Writing in The Independent on Sunday today, the Tory leader outlines his plans for legislation to lay down binding "year on year targets" for cutting Britain's emissions of the greenhouse gases that cause global warming. On Friday, in an unprecedented move with Friends of the Earth, he launched a push to get the Government to adopt the scheme. These are just the latest steps in a steady, if surprising, progress that began almost a year ago, just as the Prime Minister's short-lived courage on the issue failed.
On the very day that Mr Blair publicly doubted the value of a new climate change treaty, Mr Cameron put forward in The Independent the most radical measures to tackle global warming ever proposed by a leading British politician. Then he was still a leadership candidate. When he won, he focused on the issue both in his acceptance speech and in his first Prime Minister's Questions, and, within days, recruited the radical environmentalist Zac Goldsmith to help lead a review of Conservative policies. At the same time he appointed Peter Ainsworth, probably the most respected green politician in parliament, as his Environment spokesperson.

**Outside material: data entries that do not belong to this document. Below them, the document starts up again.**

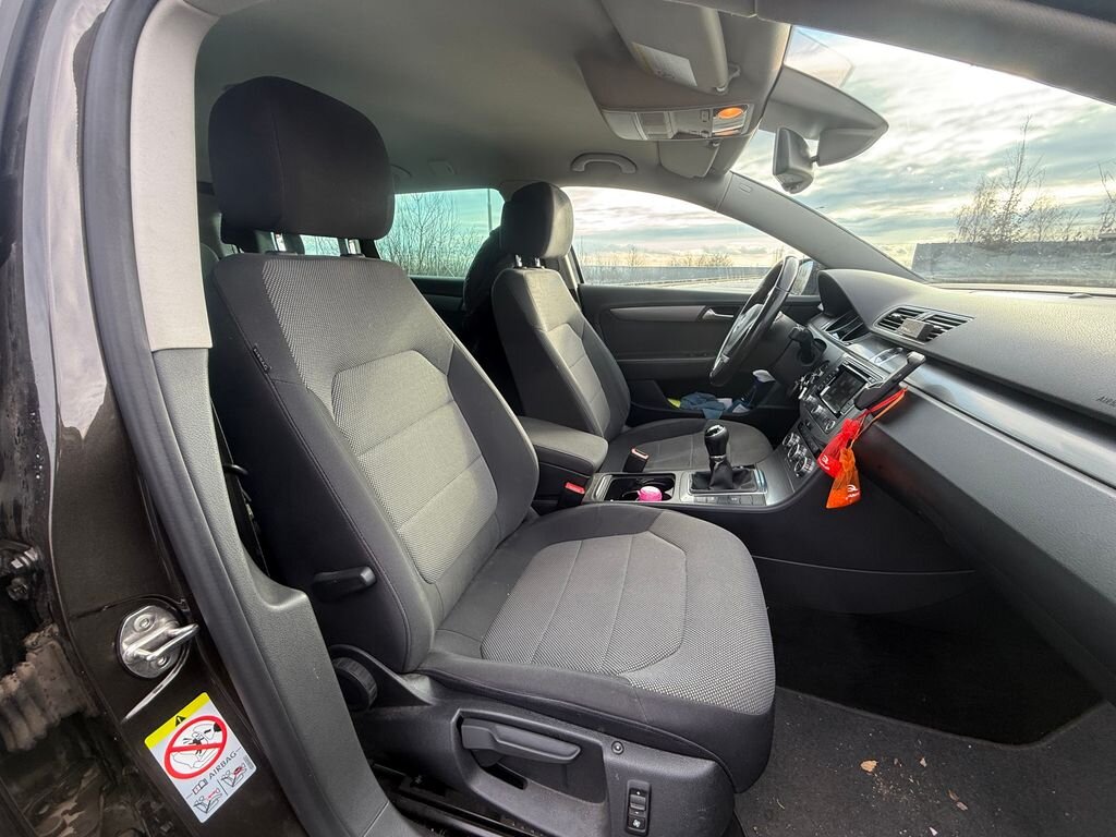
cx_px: 558
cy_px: 418
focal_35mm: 14
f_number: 2.2
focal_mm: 2.22
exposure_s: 1/99
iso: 64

Most commentators - and many Conservatives - have failed to understand how well this has worked for his party, both by demonstrating how much the Tories are changing and by tapping into a popular issue, hitherto largely neglected by the political establishment. Even green Tories were nervous when he decided to make the environment the centrepiece of this summer's local election campaign. Commentators laughed when he dramatised it by visiting the Arctic, but it helped him win, and win handsomely. Now, as the new political season begins, senior colleagues, from Mr Goldsmith to George Osborne (perhaps the least environmentally friendly of his inner circle), have defied cynics, putting the environment at the top of the party's priorities again, stressing its commitment to environmental taxation and "green growth".
It is a good start. Green taxes hold huge potential for cutting pollution and creating jobs, by shifting the fiscal burden from employment to waste. And the Conservatives are right to realise, as Mr Cameron writes today, that protecting the environment and promoting growth are not necessarily "at odds", and should be complementary. The new technologies that will be needed to save energy, produce it from clean sources and cut pollution are likely to prove a powerful stimulus to growth, while providing many more jobs than the dirtier ones they replace. Mr Blair and his ministers also claim publicly to grasp this point, but in private the Prime Minister still betrays his real opinion that green measures harm the economy.
Mr Cameron and his aides need to work out the detail of what green growth means. They should not shrink from spelling out that - while benefiting the economy overall - it will entail lifestyle changes, such as a new emphasis on public transport at the expense of Margaret Thatcher's "great car economy". If they do, they will gain even more support. The public is yearning for credible leadership on the issue, something that despite the ludicrous message on the mug that Tony Blair flourished last week, he has signally failed to provide.